Finding Feet in the Sand
On August 20, 2007, a young girl found a sneaker while looking for seashells on the beach of uninhabited Jedediah Island in British Columbia. Her family had dropped anchor while on a sailing trip that moody summer day, and though she’d initially found four sneakers, only one – a white, Campus-brand sneaker with blue mesh – contained a human foot. Days later, Vancouver couple George Baugh and Michele Geris were hiking on Gabriola Island when they spotted a Reebok runner by a madrone tree; upon inspection, it too contained a human foot. While most in the years since have been men’s right feet, the third was a left foot washed up on Valdes Island, and the fourth was a Woman’s New Balance that washed up on Kirkland Island in May 2008. Twelve more have washed ashore along the coasts of Georgia Strait between Vancouver and Vancouver Island, as well as the nearby Fraser River delta.

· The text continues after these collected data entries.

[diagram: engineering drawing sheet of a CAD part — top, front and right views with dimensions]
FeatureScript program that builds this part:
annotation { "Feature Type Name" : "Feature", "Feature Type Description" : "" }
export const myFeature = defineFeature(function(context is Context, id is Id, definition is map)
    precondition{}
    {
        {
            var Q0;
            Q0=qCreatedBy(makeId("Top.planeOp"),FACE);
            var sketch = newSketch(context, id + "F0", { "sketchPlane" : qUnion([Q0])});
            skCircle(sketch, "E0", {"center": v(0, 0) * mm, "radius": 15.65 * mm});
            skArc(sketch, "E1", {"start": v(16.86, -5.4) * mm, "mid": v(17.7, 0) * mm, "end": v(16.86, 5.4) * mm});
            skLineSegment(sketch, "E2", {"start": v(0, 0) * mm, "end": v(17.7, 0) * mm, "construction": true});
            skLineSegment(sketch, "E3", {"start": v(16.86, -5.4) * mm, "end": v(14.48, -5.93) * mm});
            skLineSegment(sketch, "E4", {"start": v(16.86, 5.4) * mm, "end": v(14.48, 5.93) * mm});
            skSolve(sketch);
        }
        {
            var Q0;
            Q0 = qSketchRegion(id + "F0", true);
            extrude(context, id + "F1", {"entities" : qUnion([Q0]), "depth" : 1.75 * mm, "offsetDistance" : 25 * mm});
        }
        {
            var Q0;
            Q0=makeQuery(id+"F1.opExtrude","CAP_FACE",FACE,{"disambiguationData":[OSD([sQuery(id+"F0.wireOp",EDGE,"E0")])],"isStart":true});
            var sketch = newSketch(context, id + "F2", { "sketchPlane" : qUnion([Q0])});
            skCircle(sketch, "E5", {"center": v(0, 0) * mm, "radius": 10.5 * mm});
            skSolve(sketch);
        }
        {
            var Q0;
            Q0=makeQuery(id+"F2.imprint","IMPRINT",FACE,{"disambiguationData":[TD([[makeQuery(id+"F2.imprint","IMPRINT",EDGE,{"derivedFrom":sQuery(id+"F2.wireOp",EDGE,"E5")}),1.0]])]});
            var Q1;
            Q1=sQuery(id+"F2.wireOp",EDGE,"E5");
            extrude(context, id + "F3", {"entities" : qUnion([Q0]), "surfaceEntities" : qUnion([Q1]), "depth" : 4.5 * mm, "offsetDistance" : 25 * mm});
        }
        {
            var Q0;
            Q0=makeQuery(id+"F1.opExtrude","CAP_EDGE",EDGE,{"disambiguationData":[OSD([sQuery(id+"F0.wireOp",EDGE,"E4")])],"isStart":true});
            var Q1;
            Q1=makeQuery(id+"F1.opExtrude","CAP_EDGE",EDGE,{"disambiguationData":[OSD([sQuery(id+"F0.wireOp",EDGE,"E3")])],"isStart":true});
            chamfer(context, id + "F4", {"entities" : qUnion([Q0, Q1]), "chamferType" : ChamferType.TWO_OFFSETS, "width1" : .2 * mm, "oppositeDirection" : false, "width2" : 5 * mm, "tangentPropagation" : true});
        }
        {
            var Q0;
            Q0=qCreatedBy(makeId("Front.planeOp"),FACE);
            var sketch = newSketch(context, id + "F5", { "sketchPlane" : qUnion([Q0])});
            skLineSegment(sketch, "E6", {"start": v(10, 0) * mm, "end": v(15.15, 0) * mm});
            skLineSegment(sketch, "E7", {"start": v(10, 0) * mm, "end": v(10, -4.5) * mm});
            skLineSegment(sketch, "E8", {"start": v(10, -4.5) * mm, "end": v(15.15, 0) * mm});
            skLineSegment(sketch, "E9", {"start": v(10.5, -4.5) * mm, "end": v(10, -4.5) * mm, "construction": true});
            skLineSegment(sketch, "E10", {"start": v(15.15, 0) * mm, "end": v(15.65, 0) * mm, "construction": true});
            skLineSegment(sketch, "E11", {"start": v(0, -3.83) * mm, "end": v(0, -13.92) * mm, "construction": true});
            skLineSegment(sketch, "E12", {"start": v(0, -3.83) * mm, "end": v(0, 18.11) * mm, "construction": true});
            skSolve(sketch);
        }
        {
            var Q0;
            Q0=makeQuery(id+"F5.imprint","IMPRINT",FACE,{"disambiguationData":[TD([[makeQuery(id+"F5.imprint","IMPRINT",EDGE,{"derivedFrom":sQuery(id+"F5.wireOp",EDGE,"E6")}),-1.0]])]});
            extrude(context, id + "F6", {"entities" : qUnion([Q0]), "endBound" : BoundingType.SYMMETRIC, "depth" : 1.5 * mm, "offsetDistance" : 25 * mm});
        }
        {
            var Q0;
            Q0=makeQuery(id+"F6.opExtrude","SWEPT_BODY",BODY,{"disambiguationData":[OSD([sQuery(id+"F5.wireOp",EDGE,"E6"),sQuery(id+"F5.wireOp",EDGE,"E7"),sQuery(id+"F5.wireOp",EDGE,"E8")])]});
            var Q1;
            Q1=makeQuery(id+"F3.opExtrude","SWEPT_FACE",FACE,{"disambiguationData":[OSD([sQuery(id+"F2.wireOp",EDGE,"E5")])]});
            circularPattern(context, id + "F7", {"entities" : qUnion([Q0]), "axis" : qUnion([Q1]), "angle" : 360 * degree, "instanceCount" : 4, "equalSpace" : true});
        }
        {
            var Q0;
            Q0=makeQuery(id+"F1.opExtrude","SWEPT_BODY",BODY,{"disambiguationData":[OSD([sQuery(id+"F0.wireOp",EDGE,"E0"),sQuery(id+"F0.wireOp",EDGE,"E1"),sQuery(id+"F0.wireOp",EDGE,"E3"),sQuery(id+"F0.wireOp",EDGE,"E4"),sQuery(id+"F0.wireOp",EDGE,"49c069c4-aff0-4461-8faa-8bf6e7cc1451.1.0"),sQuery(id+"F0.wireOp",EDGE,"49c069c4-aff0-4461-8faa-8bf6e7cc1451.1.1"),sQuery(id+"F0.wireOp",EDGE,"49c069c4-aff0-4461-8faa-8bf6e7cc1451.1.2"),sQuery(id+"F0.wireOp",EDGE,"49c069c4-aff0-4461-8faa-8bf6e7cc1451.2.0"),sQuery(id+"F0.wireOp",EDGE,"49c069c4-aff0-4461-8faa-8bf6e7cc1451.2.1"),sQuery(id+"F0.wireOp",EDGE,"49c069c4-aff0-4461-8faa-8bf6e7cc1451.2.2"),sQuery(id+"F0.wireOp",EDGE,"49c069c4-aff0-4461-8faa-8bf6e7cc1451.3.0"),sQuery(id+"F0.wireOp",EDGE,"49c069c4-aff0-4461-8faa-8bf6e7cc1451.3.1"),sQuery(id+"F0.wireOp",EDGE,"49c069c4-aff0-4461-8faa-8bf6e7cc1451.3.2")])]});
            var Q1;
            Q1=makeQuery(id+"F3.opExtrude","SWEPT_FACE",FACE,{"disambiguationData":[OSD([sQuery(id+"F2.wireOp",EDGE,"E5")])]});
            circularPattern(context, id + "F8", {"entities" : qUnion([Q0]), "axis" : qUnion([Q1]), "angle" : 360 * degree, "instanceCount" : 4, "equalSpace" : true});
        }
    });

Of the sixteen total, four of them match – making up one pair of women’s and men’s shoes.
Rising to the Surface

By early 2008, there was a media frenzy, but the Royal Canadian Mounted Police told the public not to worry because there was no evidence of foul play. Although it seems strange to have feet washing up on beaches in the Georgia Strait, hands and feet commonly disarticulate from bodies submerged in water because they are only attached by a few tendons. In addition, rubber-soled shoes naturally protect feet from gulls and other harm while acting as floatation devices. Still, many questions remain unanswered, such as:
- Who do these feet belong to?
- How long have they been in the ocean?
- Where are the other body parts?
- Why have there been so many since 2007?
Men Gone Missing
Theories have proliferated with greater attention to this strange phenomenon. While police have focused on matching the feet’s DNA to men on the missing persons roll, various media have highlighted potential connections to the 2004 tsunami, the Quadra Island plane crash, potential serial killers, and regional gangs or drug cartels. A couple former NYPD detectives have even used the feet to argue that a loose gang of murderers are killing North American men and leaving graffiti smiley faces at the crime scenes. At the same time, such sensationalist reporting has highlighted an actual issue– rising rates of men disappearing in southwestern British Columbia. Meanwhile, the police have identified ten of the first thirteen men whose feet were discovered, with several linked to suicides and accidents.
The wave of feet continues. In February 2016, a family in British Columbia noticed bones in a shoe on Vancouver Island’s Botanical Beach and so discovered the sixteenth foot to wash ashore. Furthermore, some forensics experts are pointing to the number of feet washing ashore with real concern, as too many coincidences are building up. Even though authorities have been able to connect people to the feet that they have found, this phenomenon still raises more questions than answers. For now, we will have to wait and see whether the source of the severed feet will come to the surface.